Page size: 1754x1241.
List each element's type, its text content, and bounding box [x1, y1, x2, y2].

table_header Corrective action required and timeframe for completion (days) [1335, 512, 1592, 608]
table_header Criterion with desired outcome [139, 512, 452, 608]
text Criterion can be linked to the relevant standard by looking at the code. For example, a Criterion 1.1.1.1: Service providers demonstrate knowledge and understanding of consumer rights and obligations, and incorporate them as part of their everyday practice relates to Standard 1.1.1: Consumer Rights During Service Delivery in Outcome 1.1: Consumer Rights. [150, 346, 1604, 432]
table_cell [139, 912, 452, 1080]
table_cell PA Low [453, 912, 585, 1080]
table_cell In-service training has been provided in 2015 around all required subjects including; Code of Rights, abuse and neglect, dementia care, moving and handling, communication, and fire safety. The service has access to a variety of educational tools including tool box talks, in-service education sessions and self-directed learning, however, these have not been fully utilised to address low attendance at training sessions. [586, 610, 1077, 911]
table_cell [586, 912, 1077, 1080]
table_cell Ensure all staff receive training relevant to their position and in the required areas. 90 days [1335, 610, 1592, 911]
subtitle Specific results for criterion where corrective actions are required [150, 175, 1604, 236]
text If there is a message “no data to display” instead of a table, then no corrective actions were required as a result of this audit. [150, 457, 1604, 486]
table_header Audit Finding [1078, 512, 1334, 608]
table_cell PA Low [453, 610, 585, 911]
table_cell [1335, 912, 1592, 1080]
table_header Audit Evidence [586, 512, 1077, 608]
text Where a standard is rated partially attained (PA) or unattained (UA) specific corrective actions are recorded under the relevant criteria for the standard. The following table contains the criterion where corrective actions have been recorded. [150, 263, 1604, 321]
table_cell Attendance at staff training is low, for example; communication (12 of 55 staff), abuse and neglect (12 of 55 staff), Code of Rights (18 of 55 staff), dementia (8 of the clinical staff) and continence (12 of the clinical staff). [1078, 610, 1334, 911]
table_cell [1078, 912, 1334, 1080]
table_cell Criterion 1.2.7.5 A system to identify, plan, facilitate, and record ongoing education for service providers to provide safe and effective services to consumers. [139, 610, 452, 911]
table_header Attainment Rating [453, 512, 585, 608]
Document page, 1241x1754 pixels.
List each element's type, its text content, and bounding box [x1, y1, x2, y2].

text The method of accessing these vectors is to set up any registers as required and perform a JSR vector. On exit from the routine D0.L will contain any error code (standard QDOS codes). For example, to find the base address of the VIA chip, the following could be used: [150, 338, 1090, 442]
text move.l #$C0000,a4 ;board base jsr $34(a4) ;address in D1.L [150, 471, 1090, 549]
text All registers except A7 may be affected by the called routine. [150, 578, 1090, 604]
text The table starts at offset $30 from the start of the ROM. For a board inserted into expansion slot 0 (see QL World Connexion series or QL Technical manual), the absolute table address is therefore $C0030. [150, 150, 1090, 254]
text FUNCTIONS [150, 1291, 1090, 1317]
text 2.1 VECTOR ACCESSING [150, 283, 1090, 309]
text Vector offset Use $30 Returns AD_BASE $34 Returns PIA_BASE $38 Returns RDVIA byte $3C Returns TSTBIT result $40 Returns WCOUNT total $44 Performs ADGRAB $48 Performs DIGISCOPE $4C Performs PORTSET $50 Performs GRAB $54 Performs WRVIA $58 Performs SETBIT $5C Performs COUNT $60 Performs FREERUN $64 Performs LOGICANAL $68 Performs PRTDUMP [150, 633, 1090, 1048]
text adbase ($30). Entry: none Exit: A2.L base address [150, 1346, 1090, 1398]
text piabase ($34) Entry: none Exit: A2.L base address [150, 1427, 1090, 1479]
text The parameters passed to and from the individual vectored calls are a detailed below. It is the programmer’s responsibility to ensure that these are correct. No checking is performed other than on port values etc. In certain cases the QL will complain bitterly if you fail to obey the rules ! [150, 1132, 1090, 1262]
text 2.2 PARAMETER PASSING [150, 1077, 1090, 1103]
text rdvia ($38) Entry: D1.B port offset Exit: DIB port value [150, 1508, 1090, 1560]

--------

* [WORK ORDER]:
Return only the lines between the one holding "table_cell [139, 912, 452, 1080]" and the one holding "Document page, 1241x1754 pixels.", inclusive, exactly as they appear above.

* [RESULT OF THIS TASK]:
table_cell [139, 912, 452, 1080]
table_cell PA Low [453, 912, 585, 1080]
table_cell In-service training has been provided in 2015 around all required subjects including; Code of Rights, abuse and neglect, dementia care, moving and handling, communication, and fire safety. The service has access to a variety of educational tools including tool box talks, in-service education sessions and self-directed learning, however, these have not been fully utilised to address low attendance at training sessions. [586, 610, 1077, 911]
table_cell [586, 912, 1077, 1080]
table_cell Ensure all staff receive training relevant to their position and in the required areas. 90 days [1335, 610, 1592, 911]
subtitle Specific results for criterion where corrective actions are required [150, 175, 1604, 236]
text If there is a message “no data to display” instead of a table, then no corrective actions were required as a result of this audit. [150, 457, 1604, 486]
table_header Audit Finding [1078, 512, 1334, 608]
table_cell PA Low [453, 610, 585, 911]
table_cell [1335, 912, 1592, 1080]
table_header Audit Evidence [586, 512, 1077, 608]
text Where a standard is rated partially attained (PA) or unattained (UA) specific corrective actions are recorded under the relevant criteria for the standard. The following table contains the criterion where corrective actions have been recorded. [150, 263, 1604, 321]
table_cell Attendance at staff training is low, for example; communication (12 of 55 staff), abuse and neglect (12 of 55 staff), Code of Rights (18 of 55 staff), dementia (8 of the clinical staff) and continence (12 of the clinical staff). [1078, 610, 1334, 911]
table_cell [1078, 912, 1334, 1080]
table_cell Criterion 1.2.7.5 A system to identify, plan, facilitate, and record ongoing education for service providers to provide safe and effective services to consumers. [139, 610, 452, 911]
table_header Attainment Rating [453, 512, 585, 608]
Document page, 1241x1754 pixels.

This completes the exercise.